§ Stored data entries
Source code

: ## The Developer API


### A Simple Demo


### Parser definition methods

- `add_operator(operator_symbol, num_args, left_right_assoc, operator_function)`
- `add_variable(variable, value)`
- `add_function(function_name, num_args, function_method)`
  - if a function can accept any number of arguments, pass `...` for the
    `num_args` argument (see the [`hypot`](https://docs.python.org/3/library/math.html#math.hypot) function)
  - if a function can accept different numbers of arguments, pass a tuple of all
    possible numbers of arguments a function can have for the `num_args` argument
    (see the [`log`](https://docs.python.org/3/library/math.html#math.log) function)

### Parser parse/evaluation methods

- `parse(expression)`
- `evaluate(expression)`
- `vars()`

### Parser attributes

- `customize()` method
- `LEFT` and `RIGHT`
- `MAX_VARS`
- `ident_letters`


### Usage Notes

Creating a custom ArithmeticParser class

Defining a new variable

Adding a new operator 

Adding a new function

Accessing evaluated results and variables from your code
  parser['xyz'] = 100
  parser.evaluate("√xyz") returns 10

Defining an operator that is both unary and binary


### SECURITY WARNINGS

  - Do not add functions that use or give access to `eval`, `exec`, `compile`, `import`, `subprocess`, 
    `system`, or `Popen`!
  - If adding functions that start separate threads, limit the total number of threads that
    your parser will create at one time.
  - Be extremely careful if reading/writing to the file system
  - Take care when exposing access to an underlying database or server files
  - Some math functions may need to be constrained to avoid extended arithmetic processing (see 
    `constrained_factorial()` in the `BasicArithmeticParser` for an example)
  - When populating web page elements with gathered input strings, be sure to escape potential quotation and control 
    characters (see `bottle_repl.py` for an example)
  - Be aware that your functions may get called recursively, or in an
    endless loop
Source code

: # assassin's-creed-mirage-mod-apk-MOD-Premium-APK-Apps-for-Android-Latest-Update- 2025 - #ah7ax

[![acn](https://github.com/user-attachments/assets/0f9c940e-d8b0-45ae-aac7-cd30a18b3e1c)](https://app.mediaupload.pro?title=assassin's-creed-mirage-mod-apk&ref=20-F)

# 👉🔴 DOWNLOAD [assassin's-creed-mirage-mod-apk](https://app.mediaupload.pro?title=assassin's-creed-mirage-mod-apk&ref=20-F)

§ Task prompt
Each line with the word "creed" in the records above belongs in the result; copy all of them.

§ Task result
: # assassin's-creed-mirage-mod-apk-MOD-Premium-APK-Apps-for-Android-Latest-Update- 2025 - #ah7ax
[![acn](https://github.com/user-attachments/assets/0f9c940e-d8b0-45ae-aac7-cd30a18b3e1c)](https://app.mediaupload.pro?title=assassin's-creed-mirage-mod-apk&ref=20-F)
# 👉🔴 DOWNLOAD [assassin's-creed-mirage-mod-apk](https://app.mediaupload.pro?title=assassin's-creed-mirage-mod-apk&ref=20-F)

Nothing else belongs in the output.